Groundhog Day Lets Students 'Shadow' Professionals

Since the groundhog is seeing its shadow today, this is SA Works' 'Shadow Day,' where students get an opportunity to meet with leaders and employees of various companies to get a feel for life in the workforce, News Radio 1200 WOAI reports.

A big participant in Shadow Day is the local start-up computer security firm Jungle Disk.  CEO Brett Piatt says it is critical for the growing tech sector to be in touch with middle and high school students.

"If we're just worried about hiring the person with the right skills today and you are not doing pro actively yourself as a business owner and a CEO to fix it, you are not actively working on the solution, and we are working on the solution."

He praised SA Works and the local school districts for establishing programs like Cyber Patriot, to start young people on the path to tech jobs.

"We are graduating 20,000 kids out of high schools every years," he said.  "That means there are plenty of people graduating from high school who want to work.  We need to set them up for success."

Students met with company executives, young employees, and people like U.S. Rep Will Hurd (R-San Antonio) during Jungle Disk's Shadow Day event.

Piatt said it is also important for the City of San Antonio to take steps, which it is doing, to become an attractive destination for young college graduates.  He cited the Pearl area, as well as new restaurants, bars, and other attractions which have moved San Antonio from among the worst cities for retaining and attracting new graduates ten years ago to one of the best today.

He says unlike graduates in the seventies and eighties, who found a job and then went to where the job was, today's graduates find a place they want to live, and then find a job there, putting live before work.

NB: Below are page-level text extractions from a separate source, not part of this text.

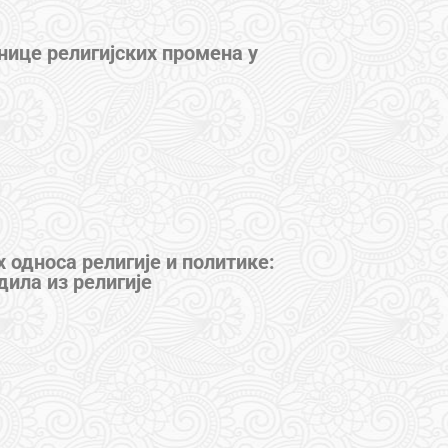
нице религијских промена у
 односа религије и политике:
дила из религије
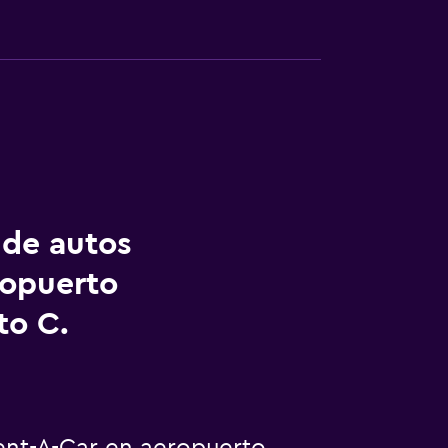
 de autos
ropuerto
to C.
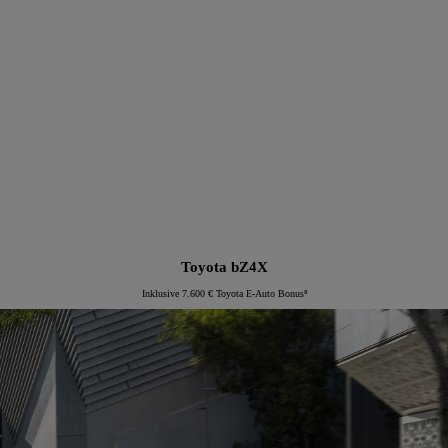
Proace Verso Electric
Toyota bZ4X
Inklusive 7.600 € Toyota E-Auto Bonus⁸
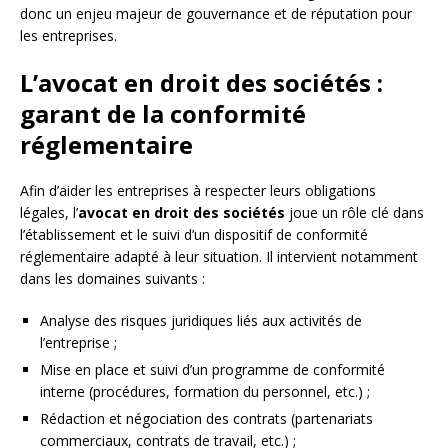
donc un enjeu majeur de gouvernance et de réputation pour
les entreprises.
L’avocat en droit des sociétés :
garant de la conformité
réglementaire
Afin d’aider les entreprises à respecter leurs obligations
légales, l’
avocat en droit des sociétés
joue un rôle clé dans
l’établissement et le suivi d’un dispositif de conformité
réglementaire adapté à leur situation. Il intervient notamment
dans les domaines suivants :
Analyse des risques juridiques liés aux activités de
l’entreprise ;
Mise en place et suivi d’un programme de conformité
interne (procédures, formation du personnel, etc.) ;
Rédaction et négociation des contrats (partenariats
commerciaux, contrats de travail, etc.) ;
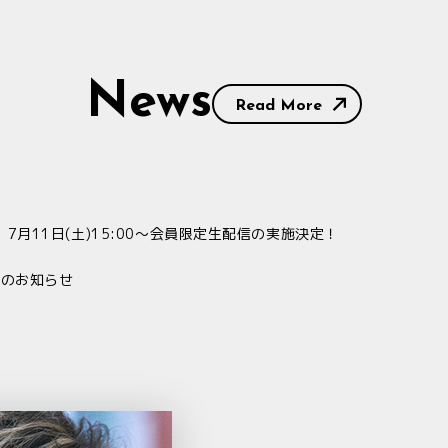
News
Read More
とう！】7月11日(土)15:00〜会員限定生配信の実施決定！
更のお知らせ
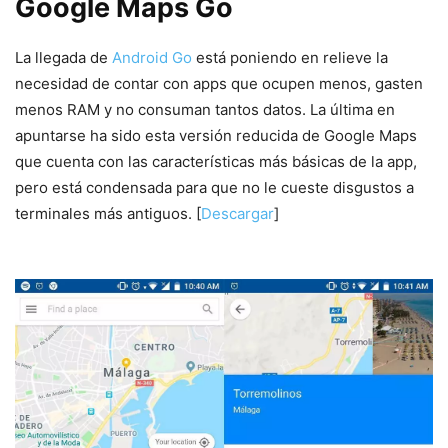
Google Maps Go
La llegada de
Android Go
está poniendo en relieve la
necesidad de contar con apps que ocupen menos, gasten
menos RAM y no consuman tantos datos. La última en
apuntarse ha sido esta versión reducida de Google Maps
que cuenta con las características más básicas de la app,
pero está condensada para que no le cueste disgustos a
terminales más antiguos. [
Descargar
]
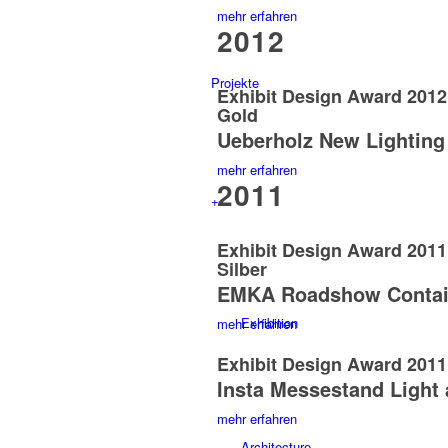
mehr erfahren
2012
Projekte
Exhibit Design Award 201
Gold
Ueberholz New Lighting
mehr erfahren
2011
+
Exhibit Design Award 201
Silber
EMKA Roadshow Contai
Exhibition
mehr erfahren
Exhibit Design Award 2011
Insta Messestand Light 
mehr erfahren
Architecture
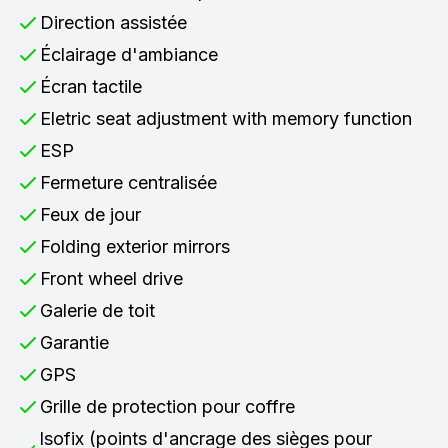
Direction assistée
Éclairage d'ambiance
Écran tactile
Eletric seat adjustment with memory function
ESP
Fermeture centralisée
Feux de jour
Folding exterior mirrors
Front wheel drive
Galerie de toit
Garantie
GPS
Grille de protection pour coffre
Isofix (points d'ancrage des sièges pour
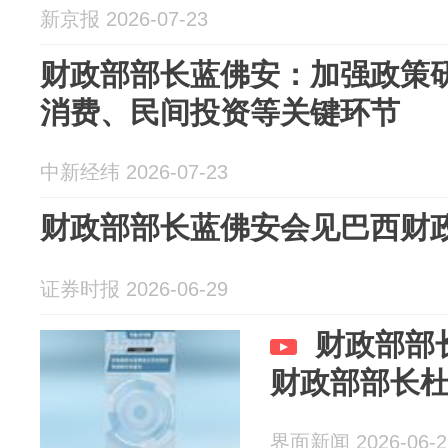
新京报 2026-07-23
财政部部长蓝佛安：加强政策
消费、民间投资等关键环节
中新经纬 2026-07-23
财政部部长蓝佛安会见巴西财
证券时报 2026-06-29
财政部部
财政部部长
界面新闻 2026-06-2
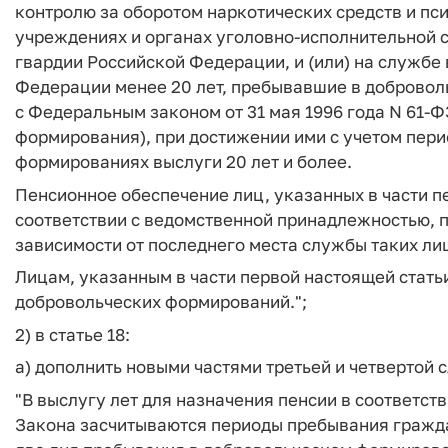
контролю за оборотом наркотических средств и пси
учреждениях и органах уголовно-исполнительной с
гвардии Российской Федерации, и (или) на службе
Федерации менее 20 лет, пребывавшие в добровол
с Федеральным законом от 31 мая 1996 года N 61-Ф
формирования), при достижении ими с учетом пер
формированиях выслуги 20 лет и более.
Пенсионное обеспечение лиц, указанных в части п
соответствии с ведомственной принадлежностью, п
зависимости от последнего места службы таких ли
Лицам, указанным в части первой настоящей стать
добровольческих формирований.";
2) в статье 18:
а) дополнить новыми частями третьей и четвертой
"В выслугу лет для назначения пенсии в соответств
Закона засчитываются периоды пребывания гражда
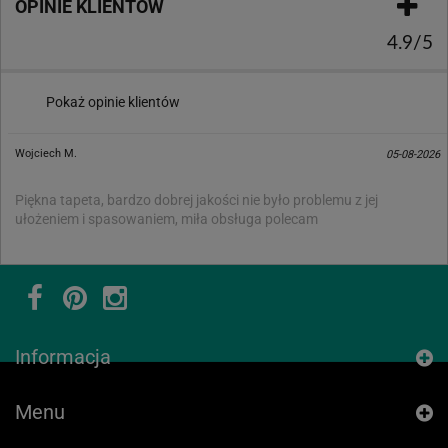
OPINIE KLIENTÓW
4.9/5
Pokaż opinie klientów
Wojciech M.
05-08-2026
Piękna tapeta, bardzo dobrej jakości nie było problemu z jej
ułożeniem i spasowaniem, miła obsługa polecam
Informacja
Menu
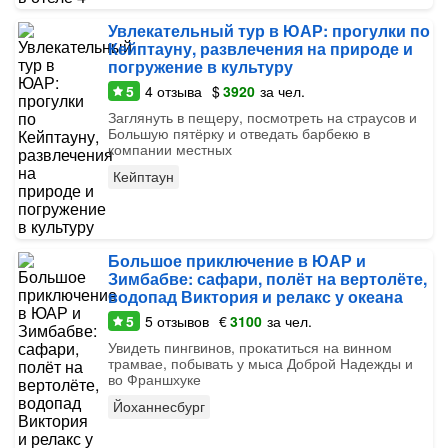
Увлекательный тур в ЮАР: прогулки по
Кейптауну, развлечения на природе и
погружение в культуру
5
4
отзыва
$
3920
за чел.
Заглянуть в пещеру, посмотреть на страусов и
Большую пятёрку и отведать барбекю в
компании местных
Кейптаун
Большое приключение в ЮАР и
Зимбабве: сафари, полёт на вертолёте,
водопад Виктория и релакс у океана
5
5
отзывов
€
3100
за чел.
Увидеть пингвинов, прокатиться на винном
трамвае, побывать у мыса Доброй Надежды и
во Франшхуке
Йоханнесбург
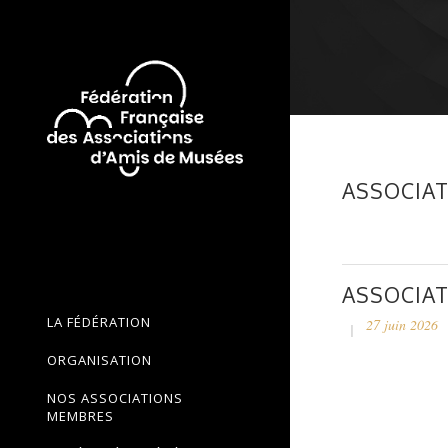
ASSOCIAT
ASSOCIAT
LA FÉDÉRATION
27 juin 2026
ORGANISATION
NOS ASSOCIATIONS
MEMBRES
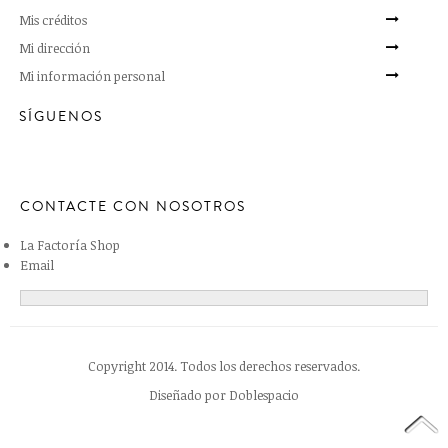
Mis créditos
Mi dirección
Mi información personal
SÍGUENOS
CONTACTE CON NOSOTROS
La Factoría Shop
Email
Copyright 2014. Todos los derechos reservados.
Diseñado por
Doblespacio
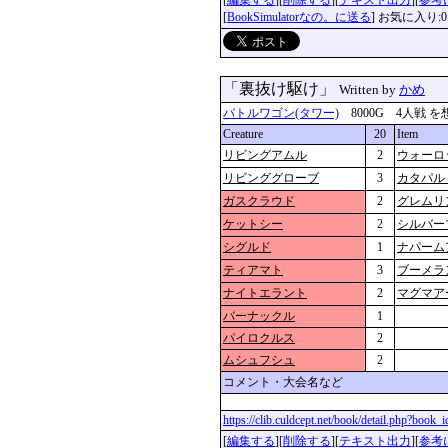
[
編集する
][
削除する
][
テキスト出力
][
参考
[
BookSimulatorなの。に送る
] お気に入り:0
「裏抜け駆け」
Written by
かめ
バトルワゴン(タワー)
8000G 4人戦 を想定 
Creature
20
Item
リビングアムル
2
ウォーロ
リビンググローブ
3
カタパル
ガスクラウド
2
グレムリ
ケットシー
2
シルバー
シグルド
1
ナパーム
ティアマト
3
ブーメラ
ナイトエラント
2
マグマア
バーナックル
1
パイロクルス
2
ムシュフシュ
2
コメント・大会名など
https://clib.culdcept.net/book/detail.php?book
[
編集する
][
削除する
][
テキスト出力
][
参考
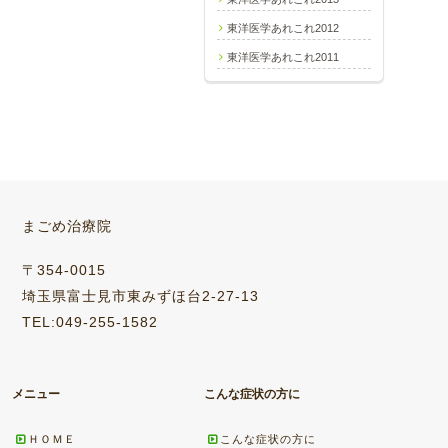
東洋医学あれこれ2012
東洋医学あれこれ2011
まごめ治療院
〒354-0015
埼玉県富士見市東みずほ台2-27-13
TEL:049-255-1582
メニュー
こんな症状の方に
ＨＯＭＥ
こんな症状の方に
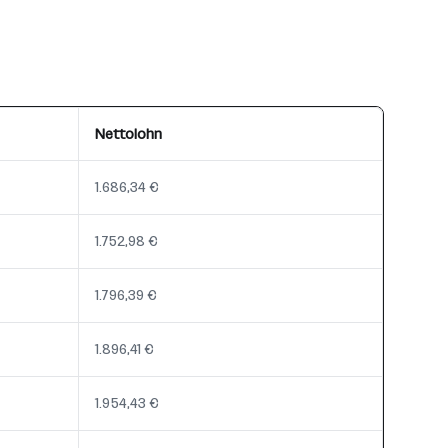
Nettolohn
1.686,34 €
1.752,98 €
1.796,39 €
1.896,41 €
1.954,43 €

"San Antonio overall is a city that has been making a big investment in doing the types of things that attract people who want to work for tech companies to the city," he said.

Piatt said college graduates are moving to San Antonio in greater numbers than at any time in the 14 years he has lived in the city.

He did say he would like to see the City and other officials move more quickly to create the attractive spaces for incoming tech workers.

But he says San Antonio is open for tech business.

"We're not attracting them fast enough yet, so come on in, we're still attracting them to San Antonio."